Key Experimental Results¶

Main Results¶

Student Model	Method	6 Math Benchmarks Pass@8 (avg)	vs. Baseline
Qwen3-0.6B-Base	On-Policy (reverse KL)	baseline	—
Qwen3-0.6B-Base	Entropy-Aware (Ours)	baseline + 1.37	+1.37
Qwen3-1.7B-Base	On-Policy (reverse KL)	baseline	—
Qwen3-1.7B-Base	Entropy-Aware (Ours)	baseline + 2.39	+2.39
Qwen3-4B-Base	On-Policy (reverse KL)	baseline	—
Qwen3-4B-Base	Entropy-Aware (Ours)	baseline + 5.05	+5.05

Ablation Study¶

Configuration	Effect	Description
Pure Reverse KL	Baseline	Standard on-policy distillation; poor diversity in high-entropy regions.
Pure Forward KL	< Baseline	Global mode-covering leads to imprecise fitting in low-entropy regions.
Fixed Mix Weight	Slight gain	Static mixing fails to adapt to token-level entropy variations.
Entropy-Aware (Ours)	Optimal	Dynamic switching achieves both precision and diversity.

Key Findings¶

Gains increase with student model scale (0.6B: +1.37, 1.7B: +2.39, 4B: +5.05), indicating larger students benefit more from high-entropy diversity.
Token-level analysis confirms the method maintains student entropy, preventing diversity collapse.
Forward KL between student and teacher is significantly reduced on high-entropy tokens, showing better alignment.
Improvements in Pass@8 are more significant than Pass@1, verifying the importance of diversity preservation.

Highlights & Insights¶

Using teacher token-level entropy as a switching signal for mode-seeking/covering is simple yet effective, incurring negligible computational overhead.
Reveals the "high-entropy blind spot" of reverse KL in LM distillation, offering a new perspective on objective selection.
High generalizability: the method can be applied as a plug-in to any on-policy distillation framework without modifying sampling strategies or architectures.

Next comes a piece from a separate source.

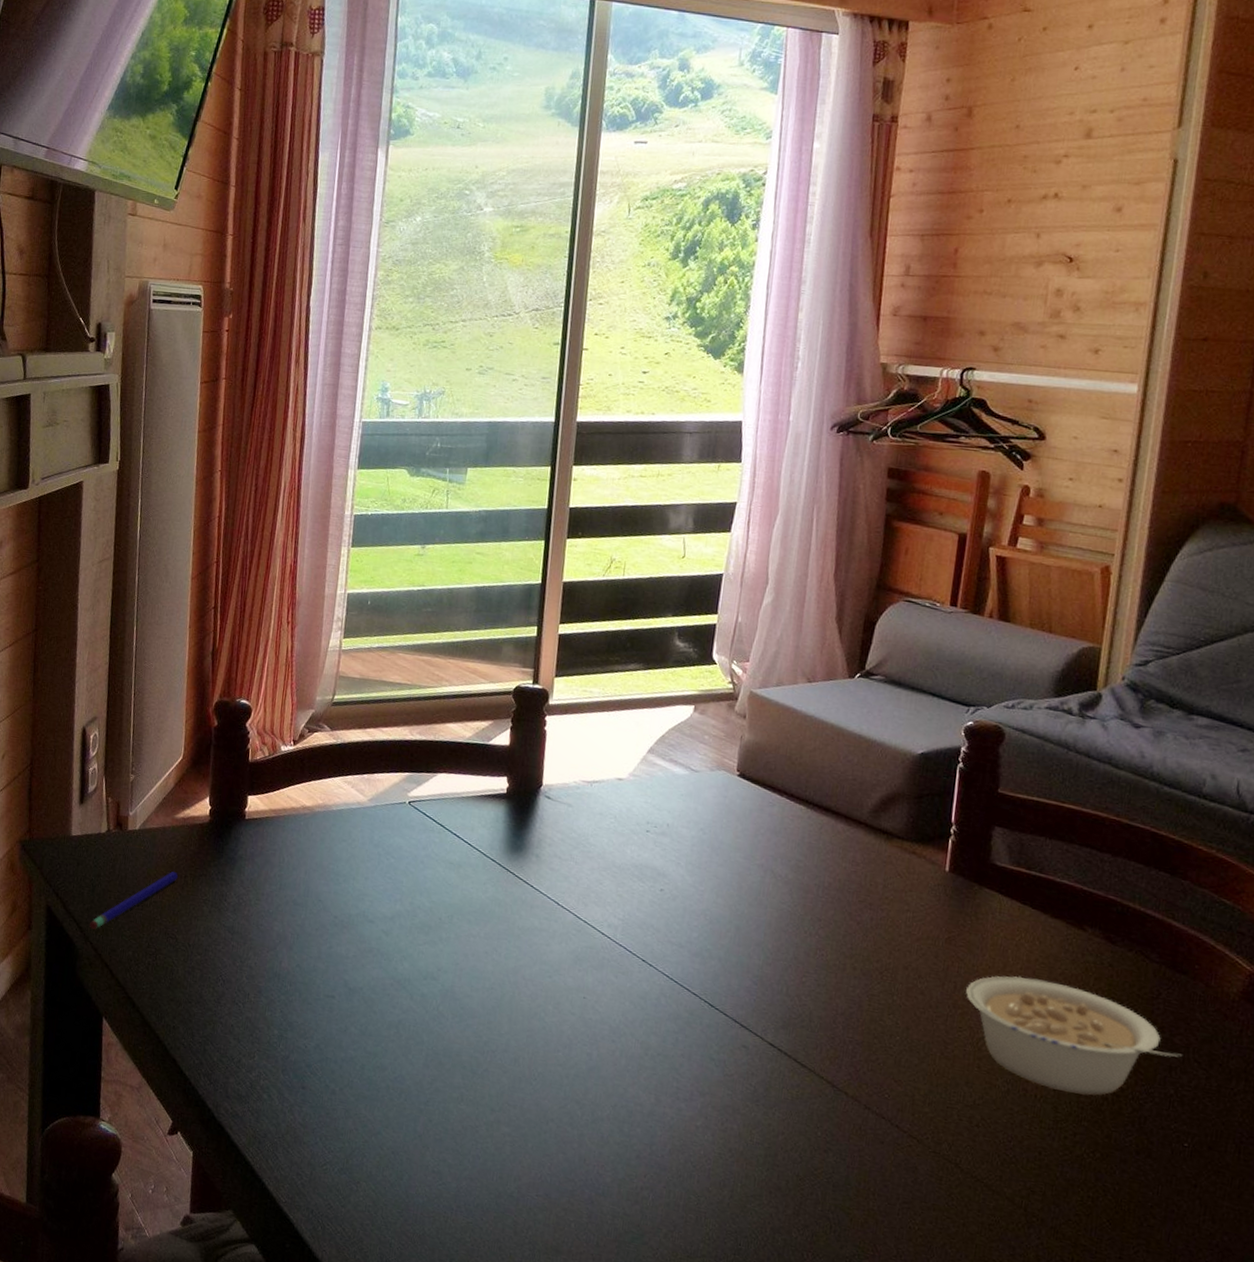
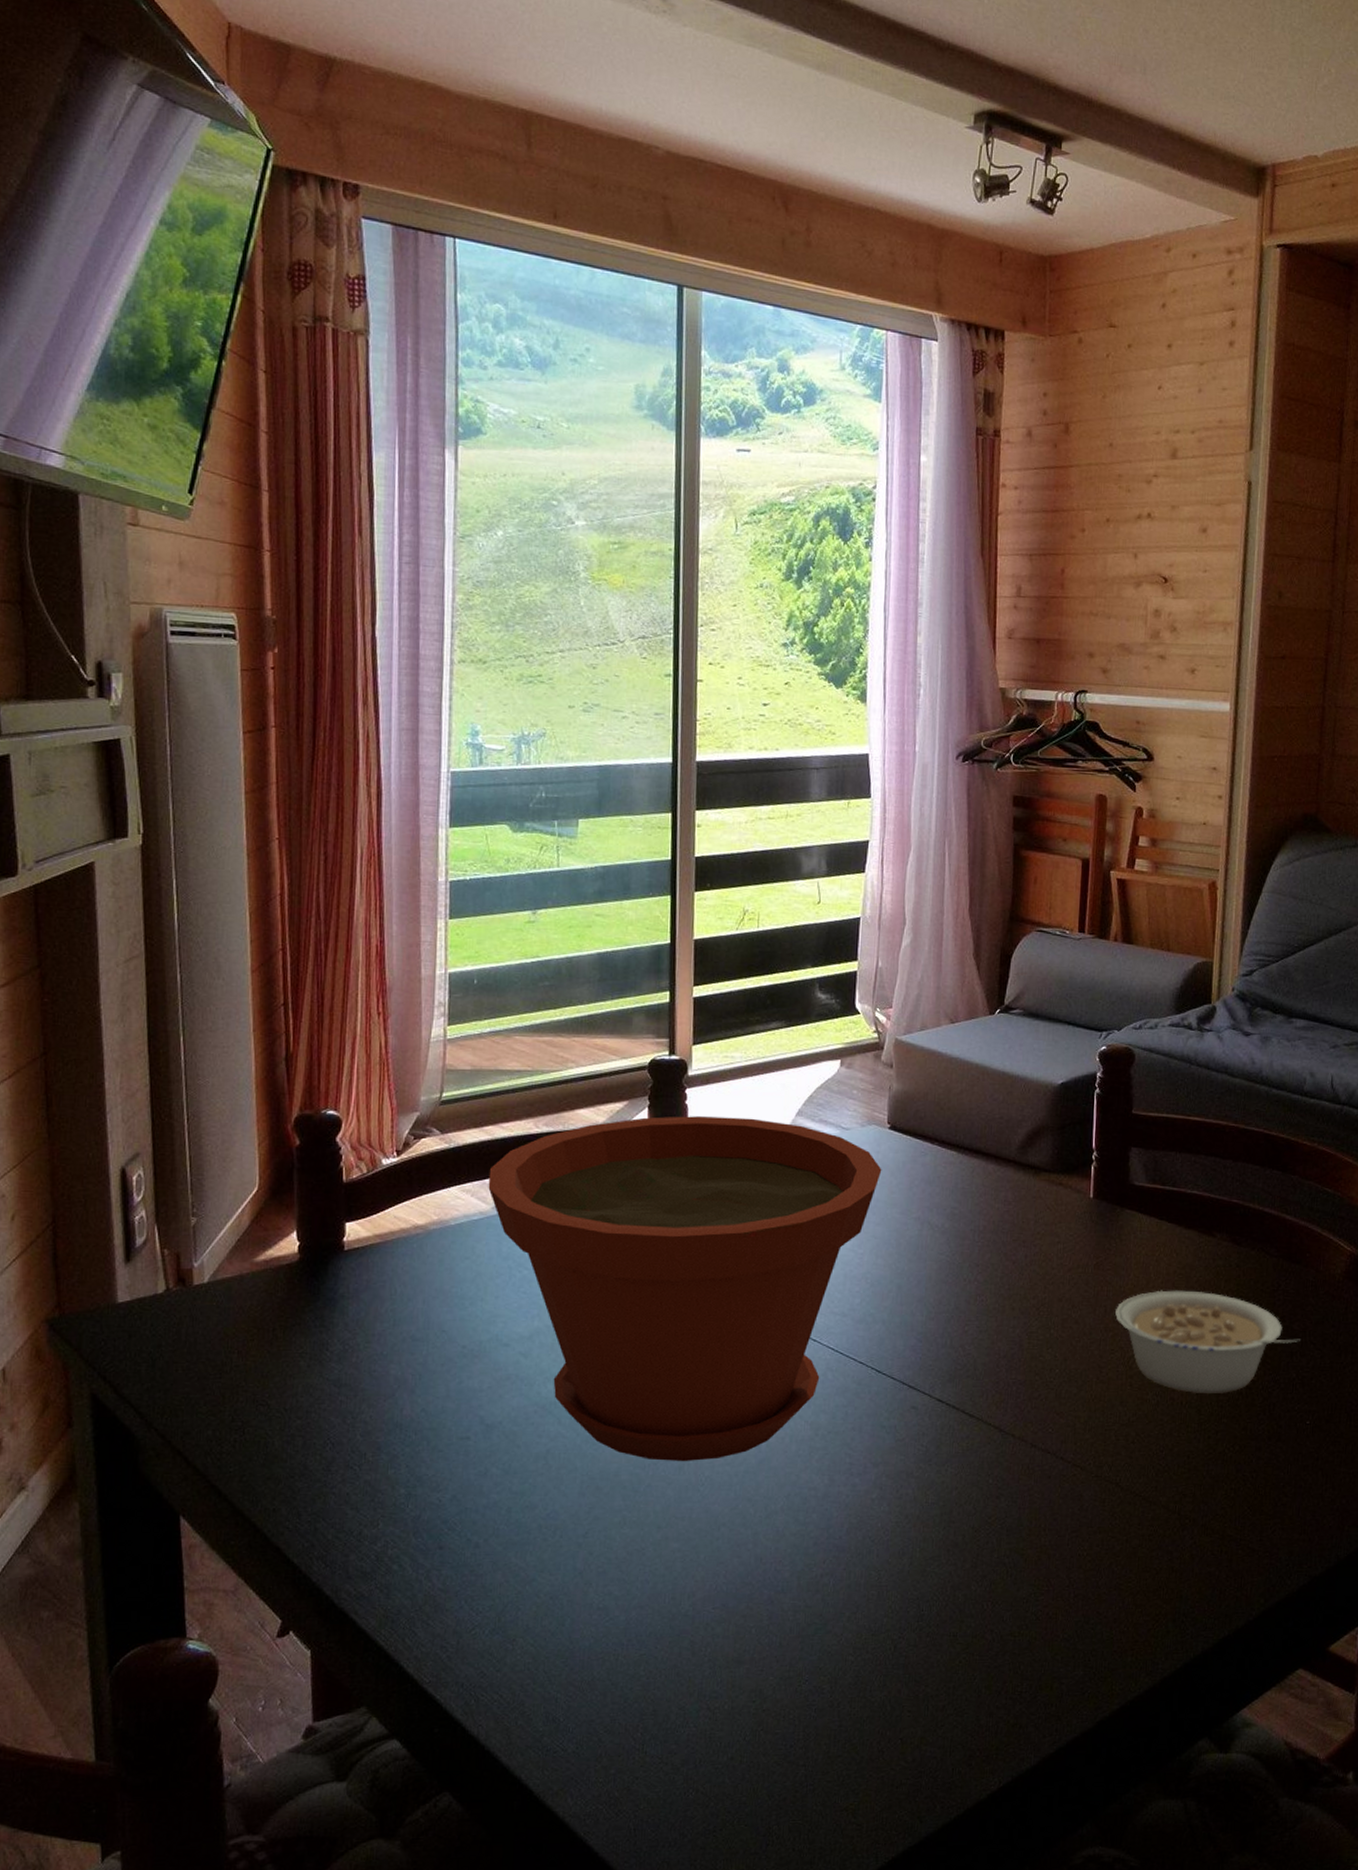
pen: present [90,872,179,929] -> none [152,1326,265,1412]
plant pot: none [366,737,729,1059] -> present [488,1116,882,1461]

Limitations & Future Work¶

Currently validated only on math reasoning; generalization to code generation or open-domain dialogue remains to be tested.
Threshold \(\tau\) and weight \(\alpha\) rely on empirical tuning; automated threshold selection warrants exploration.
Main experiments focus on the Qwen3 family; cross-family distillation (e.g., Llama \(\rightarrow\) Qwen) requires more extensive study.
Cooperation with other distillation enhancements (data augmentation, curriculum learning) has not been explored.

This work extends the line of LM knowledge distillation, contrasting with on-policy methods like GKD and MiniLLM. The key insight is that distillation objectives should be dynamic rather than globally fixed, adjusting to local teacher uncertainty. This can potentially be transferred to reward shaping in RL or hard negative mining in contrastive learning.